TO-DO ITEM A
In the passage on indistinguishable distributions, which single letters stand for distributions? List every one.
TO-DO ITEM B
Can you copy the part of the passage on indistinguishable distributions that starts with "Now suppose that" and goes on through "and $A(Y_1,\ldots,Y_n)$ are identical."?

QUOTED PASSAGE
More generally, two distributions $X,Y$ on $\{0,1\}^n$ are $k$-indistinguishable if for every $k$ indices $i_1<\dots<i_k$ and bits $b_1,\ldots,b_k \in \{0,1\}$, $$ \Pr[X_{i_1} = b_1, \ldots, X_{i_k} = b_k] = \Pr[Y_{i_1} = b_1, \ldots, Y_{i_k} = b_k]. $$ Equivalently, the marginal distributions of $X_{i_1},\ldots,X_{i_k}$ and $Y_{i_1},\ldots,Y_{i_k}$ are identical. If $X,Y$ are $k$-indistinguishable then they are $\ell$-indistinguishable for all $\ell \leq k$. A distribution $X$ is $k$-independent if $X,U$ are $k$-indistinguishable, where $U$ is the uniform distribution on $\{0,1\}^n$.

Now suppose that $A$ is a randomized algorithm which queries a black-box vector $(z_1,\ldots,z_n)$ in at most $k$ places. Such an algorithm is sometimes called a randomized decision tree, and $k$ is its query complexity. We would like to show that if $X,Y$ are $k$-indistinguishable then the distributions of $A(X_1,\ldots,X_n)$ and $A(Y_1,\ldots,Y_n)$ are identical.

DATA EXTRACTS

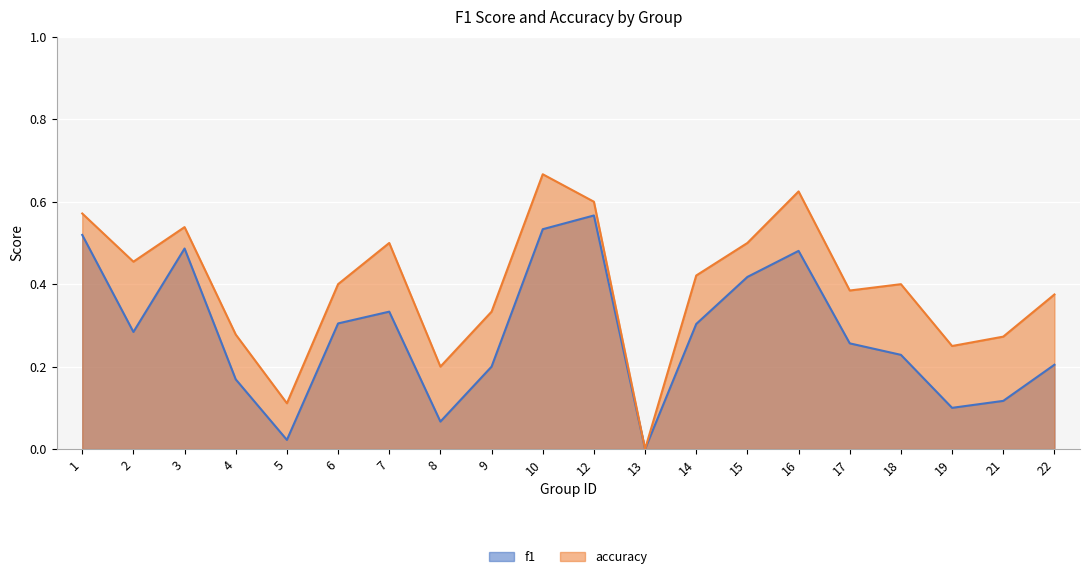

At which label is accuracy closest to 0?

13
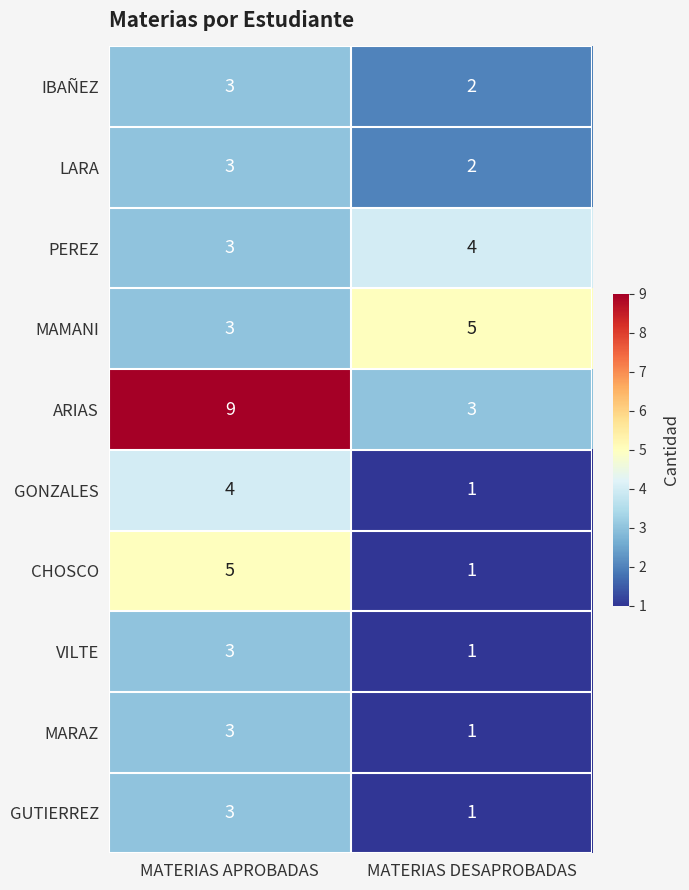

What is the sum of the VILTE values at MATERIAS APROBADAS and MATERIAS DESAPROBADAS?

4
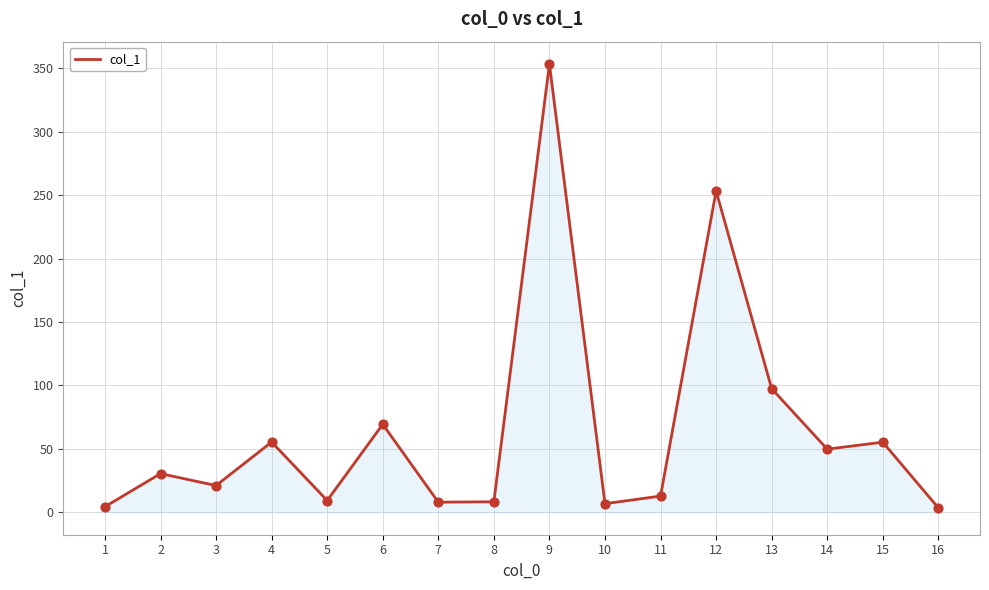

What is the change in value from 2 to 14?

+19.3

* * *

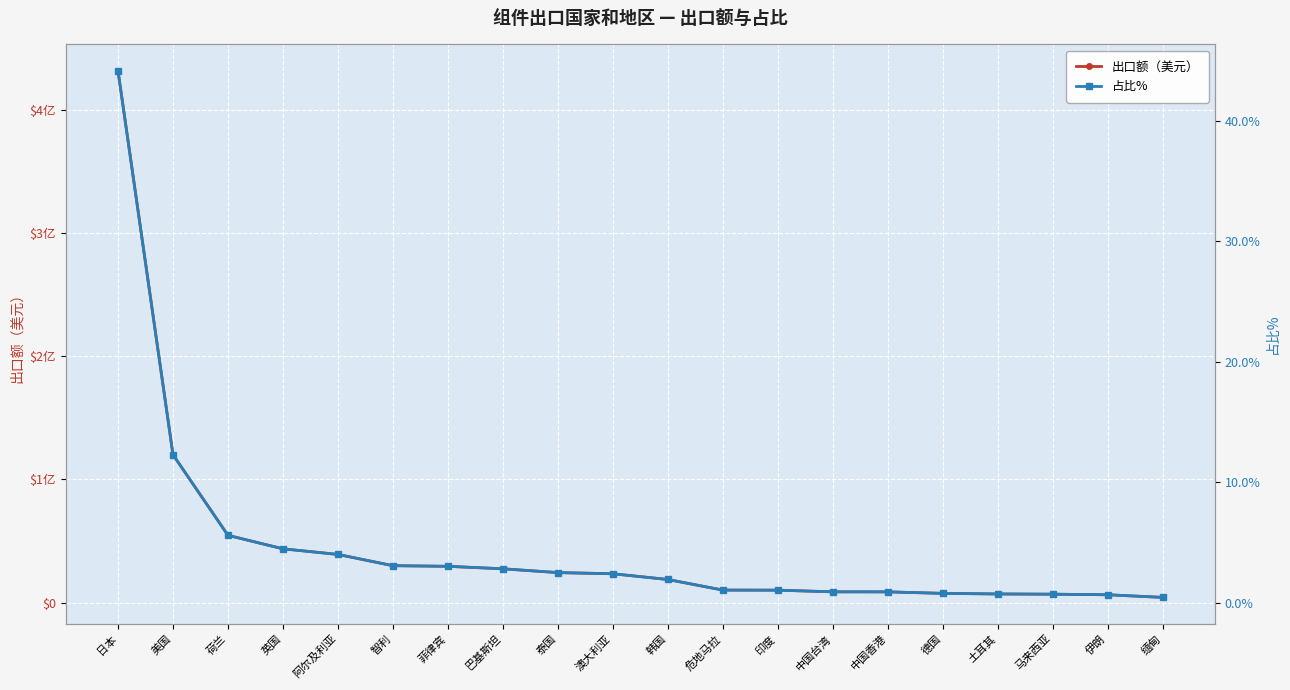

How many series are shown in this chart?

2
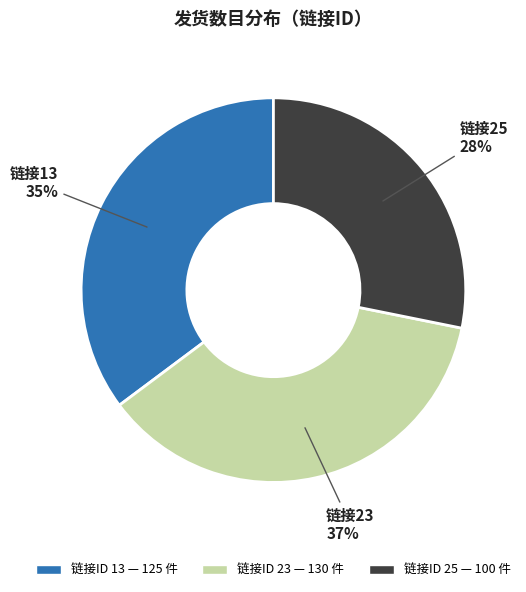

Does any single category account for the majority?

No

WRITTEN SOLUTION A
X, Y, U

WRITTEN SOLUTION B
Now suppose that $A$ is a randomized algorithm which queries a black-box vector $(z_1,\ldots,z_n)$ in at most $k$ places. Such an algorithm is sometimes called a randomized decision tree, and $k$ is its query complexity. We would like to show that if $X,Y$ are $k$-indistinguishable then the distributions of $A(X_1,\ldots,X_n)$ and $A(Y_1,\ldots,Y_n)$ are identical.